Berdasarkan data Dinas Perkebunan Kabupaten Fakfak, produksi pala bulan ini berasal dari musim pala matahari atau pala sela. Rinciannya terdiri dari biji pala kulit kering sebanyak 208,40 ton, pala ketok 27 ton, dan fuli pala 27 ton.
Total pengiriman tercatat sebanyak 3.205 koli dengan tujuan Surabaya. Distribusi dilakukan menggunakan kapal KM Vertikal melalui ekspedisi Taswaraya, Agung Putra, dan Yasira Abadi. Pengiriman tersebut dijalankan oleh enam pedagang grosir antar pulau yang aktif menyalurkan pala Fakfak ke pasar luar daerah.

Kepala Dinas Perkebunan Kabupaten Fakfak, Widhi Asmoro Jati, ST, MT, menegaskan bahwa meskipun volume produksi relatif statis, kualitas pala Fakfak tetap terjaga dengan baik.
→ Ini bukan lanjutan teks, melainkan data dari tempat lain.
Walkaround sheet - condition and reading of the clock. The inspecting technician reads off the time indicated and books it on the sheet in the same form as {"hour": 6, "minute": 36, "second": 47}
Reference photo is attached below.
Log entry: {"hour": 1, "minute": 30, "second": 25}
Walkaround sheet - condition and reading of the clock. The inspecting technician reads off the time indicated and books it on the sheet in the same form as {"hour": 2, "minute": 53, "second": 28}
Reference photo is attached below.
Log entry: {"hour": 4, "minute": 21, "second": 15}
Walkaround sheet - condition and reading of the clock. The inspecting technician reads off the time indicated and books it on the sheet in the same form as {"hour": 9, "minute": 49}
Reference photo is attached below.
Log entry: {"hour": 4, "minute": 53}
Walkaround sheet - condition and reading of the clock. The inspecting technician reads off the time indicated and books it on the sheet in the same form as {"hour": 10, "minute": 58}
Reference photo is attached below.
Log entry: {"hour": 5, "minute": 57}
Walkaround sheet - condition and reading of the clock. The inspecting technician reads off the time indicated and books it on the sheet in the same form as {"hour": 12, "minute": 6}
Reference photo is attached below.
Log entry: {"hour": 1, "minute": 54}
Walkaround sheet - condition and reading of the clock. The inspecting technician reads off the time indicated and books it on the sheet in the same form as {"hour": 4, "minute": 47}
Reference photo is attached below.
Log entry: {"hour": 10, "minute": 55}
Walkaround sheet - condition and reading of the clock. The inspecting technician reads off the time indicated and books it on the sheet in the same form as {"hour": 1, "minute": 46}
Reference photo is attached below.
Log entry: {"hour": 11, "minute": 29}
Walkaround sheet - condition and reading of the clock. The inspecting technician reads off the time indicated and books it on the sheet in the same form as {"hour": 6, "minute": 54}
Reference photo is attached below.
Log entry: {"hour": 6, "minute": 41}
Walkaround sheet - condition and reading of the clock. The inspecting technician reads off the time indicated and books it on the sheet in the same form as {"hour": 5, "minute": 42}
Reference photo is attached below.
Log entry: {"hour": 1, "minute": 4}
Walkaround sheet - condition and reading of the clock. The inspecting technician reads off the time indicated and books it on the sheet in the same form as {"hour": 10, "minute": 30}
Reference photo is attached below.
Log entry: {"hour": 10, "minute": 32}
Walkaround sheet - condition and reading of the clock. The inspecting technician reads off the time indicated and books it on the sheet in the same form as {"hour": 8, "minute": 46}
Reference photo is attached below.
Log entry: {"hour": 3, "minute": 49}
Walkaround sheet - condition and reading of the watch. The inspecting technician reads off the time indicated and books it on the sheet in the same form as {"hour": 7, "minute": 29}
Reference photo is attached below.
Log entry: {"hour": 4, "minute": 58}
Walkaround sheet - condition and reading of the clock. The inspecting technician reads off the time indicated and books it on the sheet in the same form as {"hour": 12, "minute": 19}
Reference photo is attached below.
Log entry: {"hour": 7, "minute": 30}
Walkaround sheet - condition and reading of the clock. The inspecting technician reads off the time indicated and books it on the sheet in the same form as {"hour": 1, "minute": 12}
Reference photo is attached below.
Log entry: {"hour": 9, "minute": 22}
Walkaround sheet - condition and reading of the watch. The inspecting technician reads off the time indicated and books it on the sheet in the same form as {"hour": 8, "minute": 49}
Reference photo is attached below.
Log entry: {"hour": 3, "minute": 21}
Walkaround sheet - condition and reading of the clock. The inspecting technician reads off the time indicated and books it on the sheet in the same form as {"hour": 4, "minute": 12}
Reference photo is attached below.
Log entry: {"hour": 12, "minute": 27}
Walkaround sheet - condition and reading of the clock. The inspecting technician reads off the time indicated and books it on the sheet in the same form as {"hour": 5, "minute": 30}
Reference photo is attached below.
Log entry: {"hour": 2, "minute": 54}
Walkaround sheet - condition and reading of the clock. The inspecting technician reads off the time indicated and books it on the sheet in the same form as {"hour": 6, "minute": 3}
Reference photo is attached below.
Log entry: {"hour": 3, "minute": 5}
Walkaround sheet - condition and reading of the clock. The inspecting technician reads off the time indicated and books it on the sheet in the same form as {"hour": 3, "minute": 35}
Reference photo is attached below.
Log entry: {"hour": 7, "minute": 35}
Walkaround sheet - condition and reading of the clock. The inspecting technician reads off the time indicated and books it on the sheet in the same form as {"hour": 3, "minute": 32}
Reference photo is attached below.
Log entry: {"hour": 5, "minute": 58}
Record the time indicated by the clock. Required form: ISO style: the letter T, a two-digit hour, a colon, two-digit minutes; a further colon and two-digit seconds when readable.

“Secara volume memang belum ada peningkatan signifikan karena mengikuti pola musim pala sela. Namun mutu pala kita sangat baik, mulai dari kadar air, tingkat kekeringan, hingga kebersihan dan ukuran biji. Kualitas ini sangat mempengaruhi berat bersih dan harga jual. Jadi walaupun produksinya stabil, nilai ekonominya tetap optimal,” ujarnya melalui rilis yang diterima media ini Via Whatshaap, Selasa (03/03/2026).
Ia menambahkan, pengawasan uji mutu akan terus diperkuat dengan memperhatikan kalender musim panen pala matahari sebelum proses pengiriman dilakukan. Langkah ini bertujuan menjaga reputasi pala Fakfak di pasar luar daerah, mempertahankan stabilitas harga, serta memastikan pendapatan petani tetap terjaga meskipun volume produksi belum meningkat signifikan.
Komoditas pala selama ini menjadi salah satu penopang utama sektor perkebunan di Fakfak dan berkontribusi terhadap perputaran ekonomi masyarakat, khususnya petani dan pedagang antar pulau.